"The conflict between the narratives of abundance and of scarcity is the defining problem confronting us at the turn of the millennium. The gospel story of abundance asserts that we originated in the magnificent, inexplicable love of a God who loved the world into generous being. The baptismal service declares that each of us has been miraculously loved into existence by God. And the story of abundance says that our lives will end in God, and that this well-being cannot be taken from us. In the words of St. Paul, neither life nor death nor angels nor principalities nor things -- nothing can separate us from God.
"What we know about our beginnings and our endings, then, creates a different kind of present tense for us. We can live according to an ethic whereby we are not driven, controlled, anxious, frantic or greedy, precisely because we are sufficiently at home and at peace to care about others as we have been cared for."
- Walter Brueggemann, "The Liturgy of Abundance and the Myth of Scarcity"
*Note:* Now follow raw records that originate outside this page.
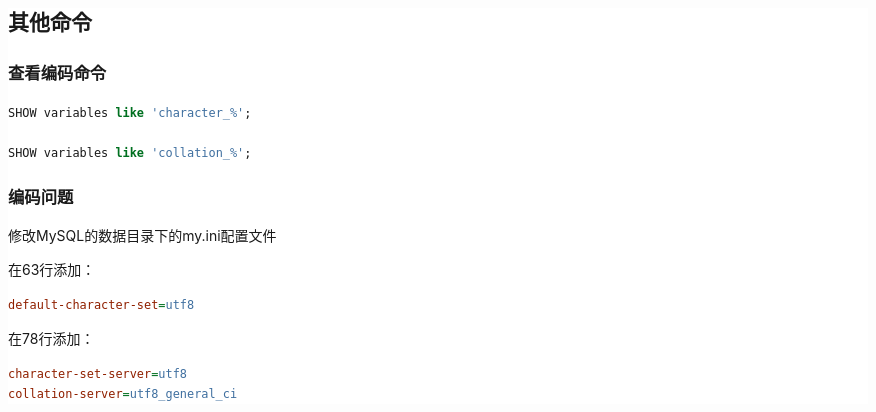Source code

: 


## 其他命令

### 查看编码命令

```sql
SHOW variables like 'character_%'; 

SHOW variables like 'collation_%';
```



### 编码问题

修改MySQL的数据目录下的my.ini配置文件

在63行添加：

```ini
default-character-set=utf8
```

在78行添加：

```ini
character-set-server=utf8 
collation-server=utf8_general_ci
```

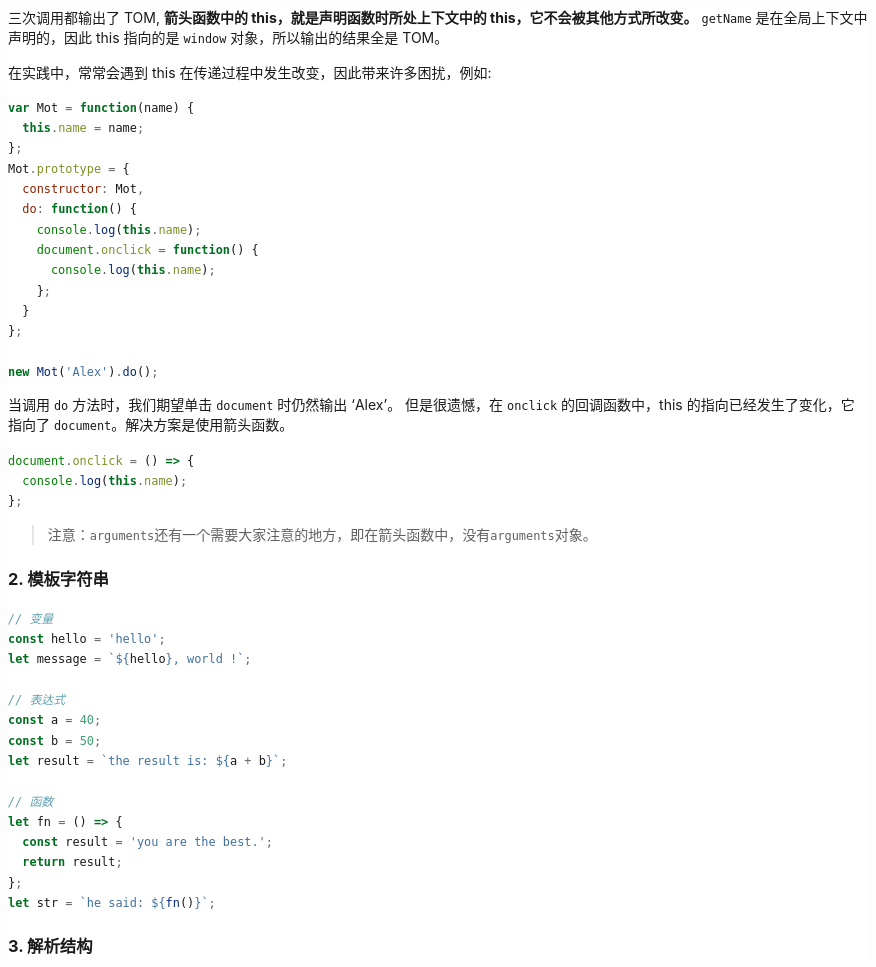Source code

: 三次调用都输出了 TOM, **箭头函数中的 this，就是声明函数时所处上下文中的 this，它不会被其他方式所改变。** `getName` 是在全局上下文中声明的，因此 this 指向的是 `window` 对象，所以输出的结果全是 TOM。

在实践中，常常会遇到 this 在传递过程中发生改变，因此带来许多困扰，例如:

```js
var Mot = function(name) {
  this.name = name;
};
Mot.prototype = {
  constructor: Mot,
  do: function() {
    console.log(this.name);
    document.onclick = function() {
      console.log(this.name);
    };
  }
};

new Mot('Alex').do();
```

当调用 `do` 方法时，我们期望单击 `document` 时仍然输出 ‘Alex’。 但是很遗憾，在 `onclick` 的回调函数中，this 的指向已经发生了变化，它指向了 `document`。解决方案是使用箭头函数。

```js
document.onclick = () => {
  console.log(this.name);
};
```

> 注意：`arguments`还有一个需要大家注意的地方，即在箭头函数中，没有`arguments`对象。

### 2. 模板字符串

```js
// 变量
const hello = 'hello';
let message = `${hello}, world !`;

// 表达式
const a = 40;
const b = 50;
let result = `the result is: ${a + b}`;

// 函数
let fn = () => {
  const result = 'you are the best.';
  return result;
};
let str = `he said: ${fn()}`;
```

### 3. 解析结构
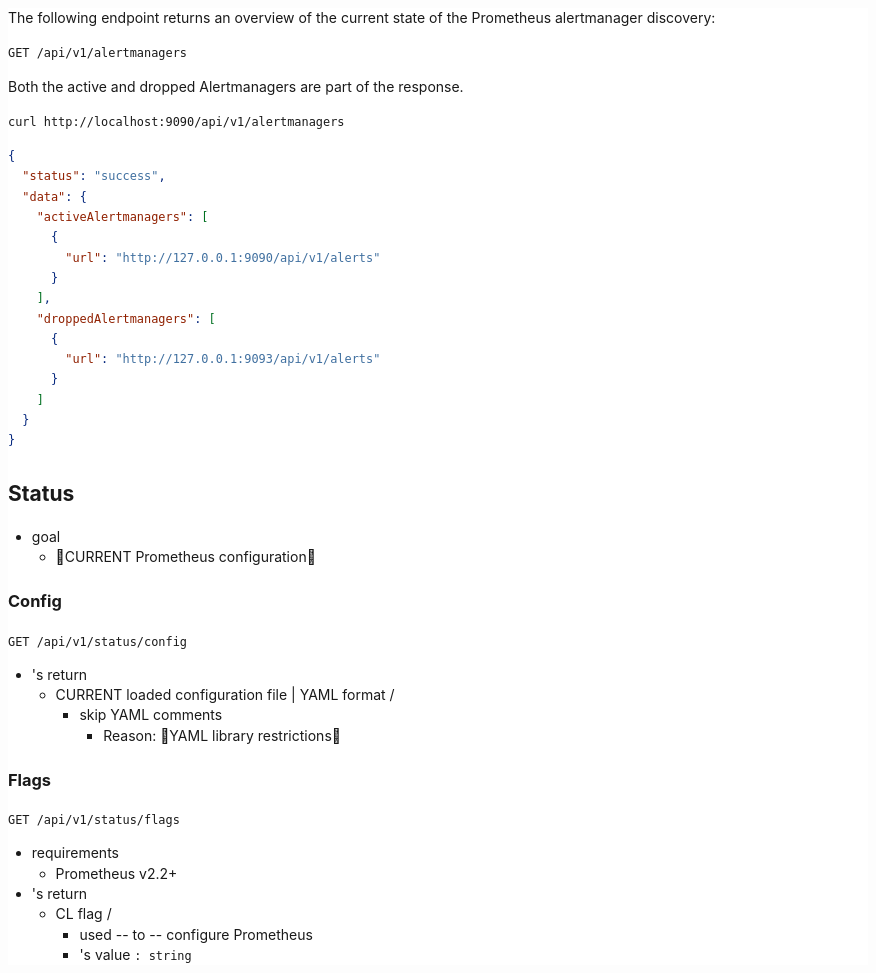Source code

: The following endpoint returns an overview of the current state of the
Prometheus alertmanager discovery:

```
GET /api/v1/alertmanagers
```

Both the active and dropped Alertmanagers are part of the response.

```bash
curl http://localhost:9090/api/v1/alertmanagers
```

```json
{
  "status": "success",
  "data": {
    "activeAlertmanagers": [
      {
        "url": "http://127.0.0.1:9090/api/v1/alerts"
      }
    ],
    "droppedAlertmanagers": [
      {
        "url": "http://127.0.0.1:9093/api/v1/alerts"
      }
    ]
  }
}
```

## Status

* goal
  * 👀CURRENT Prometheus configuration👀

### Config

```
GET /api/v1/status/config
```
* 's return
  * CURRENT loaded configuration file | YAML format /
    * skip YAML comments
      * Reason: 🧠YAML library restrictions🧠

### Flags

```
GET /api/v1/status/flags
```

* requirements
  * Prometheus v2.2+
* 's return
  * CL flag / 
    * used -- to -- configure Prometheus
    * 's value `: string`
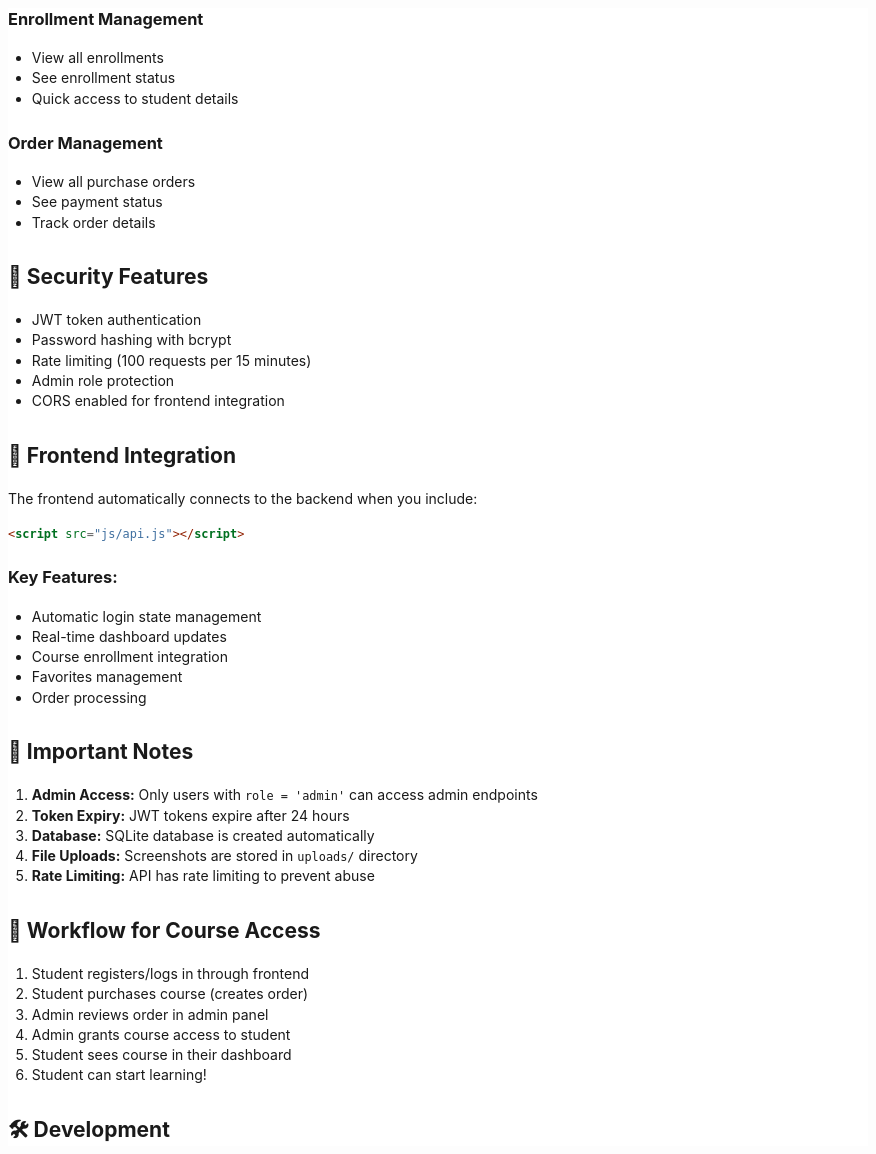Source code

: ### Enrollment Management
- View all enrollments
- See enrollment status
- Quick access to student details

### Order Management
- View all purchase orders
- See payment status
- Track order details

## 🔐 Security Features

- JWT token authentication
- Password hashing with bcrypt
- Rate limiting (100 requests per 15 minutes)
- Admin role protection
- CORS enabled for frontend integration

## 📱 Frontend Integration

The frontend automatically connects to the backend when you include:
```html
<script src="js/api.js"></script>
```

### Key Features:
- Automatic login state management
- Real-time dashboard updates
- Course enrollment integration
- Favorites management
- Order processing

## 🚨 Important Notes

1. **Admin Access:** Only users with `role = 'admin'` can access admin endpoints
2. **Token Expiry:** JWT tokens expire after 24 hours
3. **Database:** SQLite database is created automatically
4. **File Uploads:** Screenshots are stored in `uploads/` directory
5. **Rate Limiting:** API has rate limiting to prevent abuse

## 🔄 Workflow for Course Access

1. Student registers/logs in through frontend
2. Student purchases course (creates order)
3. Admin reviews order in admin panel
4. Admin grants course access to student
5. Student sees course in their dashboard
6. Student can start learning!

## 🛠️ Development
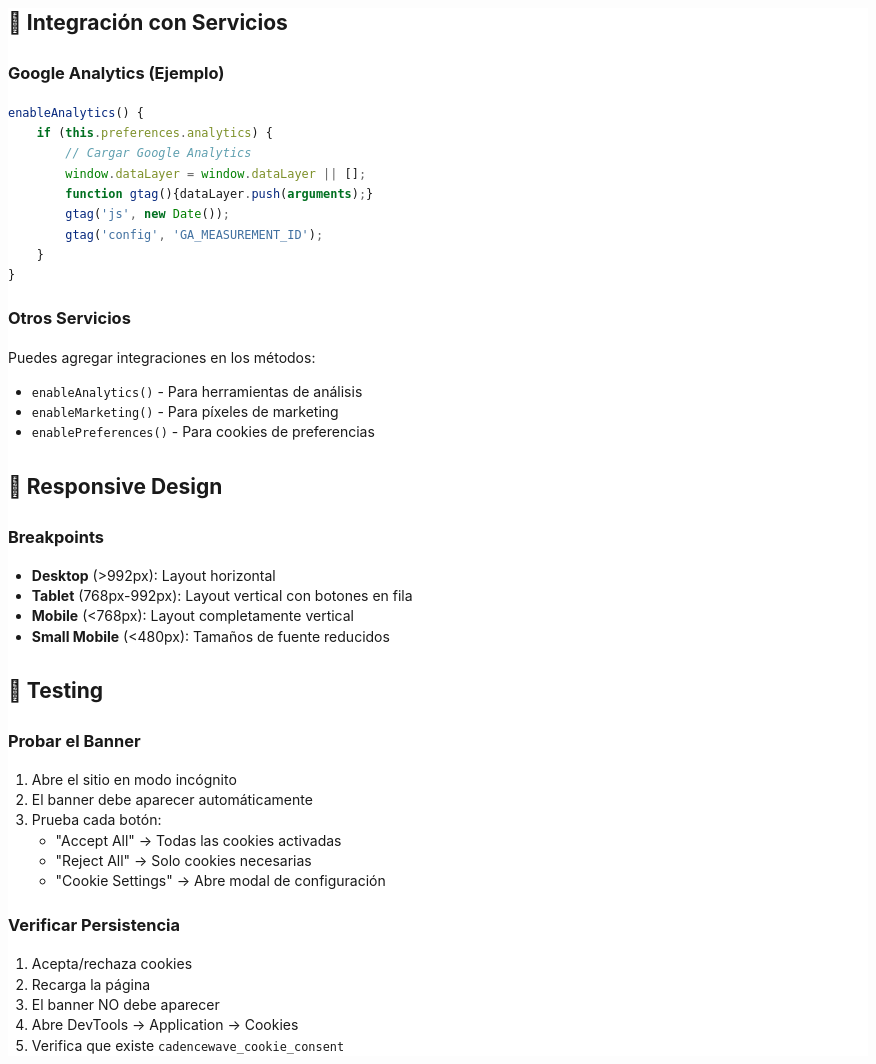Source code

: ## 🔌 Integración con Servicios

### Google Analytics (Ejemplo)

```javascript
enableAnalytics() {
    if (this.preferences.analytics) {
        // Cargar Google Analytics
        window.dataLayer = window.dataLayer || [];
        function gtag(){dataLayer.push(arguments);}
        gtag('js', new Date());
        gtag('config', 'GA_MEASUREMENT_ID');
    }
}
```

### Otros Servicios

Puedes agregar integraciones en los métodos:
- `enableAnalytics()` - Para herramientas de análisis
- `enableMarketing()` - Para píxeles de marketing
- `enablePreferences()` - Para cookies de preferencias

## 📱 Responsive Design

### Breakpoints

- **Desktop** (>992px): Layout horizontal
- **Tablet** (768px-992px): Layout vertical con botones en fila
- **Mobile** (<768px): Layout completamente vertical
- **Small Mobile** (<480px): Tamaños de fuente reducidos

## 🧪 Testing

### Probar el Banner

1. Abre el sitio en modo incógnito
2. El banner debe aparecer automáticamente
3. Prueba cada botón:
   - "Accept All" → Todas las cookies activadas
   - "Reject All" → Solo cookies necesarias
   - "Cookie Settings" → Abre modal de configuración

### Verificar Persistencia

1. Acepta/rechaza cookies
2. Recarga la página
3. El banner NO debe aparecer
4. Abre DevTools → Application → Cookies
5. Verifica que existe `cadencewave_cookie_consent`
My ethics lecturer at Moore College, Andrew Cameron, would often say "scarcity is not the problem". At first, I thought he was crazy. Of course scarcity is a problem. There are people starving for lack of food or ill from lack of clean water, others who sell themselves into slavery for lack of money, or who go without medical care and suffer apparently unnecessary pain, farmers whose crops fail due to drought and changing weather patterns. All these people cry "we do not have enough!"
But that is not what he was saying. He was saying (I think) that scarcity is not
the problem. Scarcity only becomes a problem due to other, deeper problems: our unwillingness to share, our ignorance (willful or otherwise) of the needs of our neighbours, our confusion of wants and needs, our fear that unless we hoard all we can then we might miss out, our delusion that endless economic growth is necessary for a healthy society or that boundless consumption will make us happy. These are the real problems. Scarcity is the symptom of a world out of joint. And lives based on the assumption of scarcity compound other problems. If I fear that there will not be enough to go around, I will be more reluctant to share.
The quote with which I began is from
this article by well known Old Testament scholar Walter Brueggemann. It is worth reading in full (it is not too long) as a great articulation of the fundamental Christian belief in God's generosity. God is not stingy. He has not shortchanged us. He provides abundantly (though not infinitely as our childish dreams desires). There is enough. There will be enough. Be not afraid.
Give us this day our daily bread. Amen.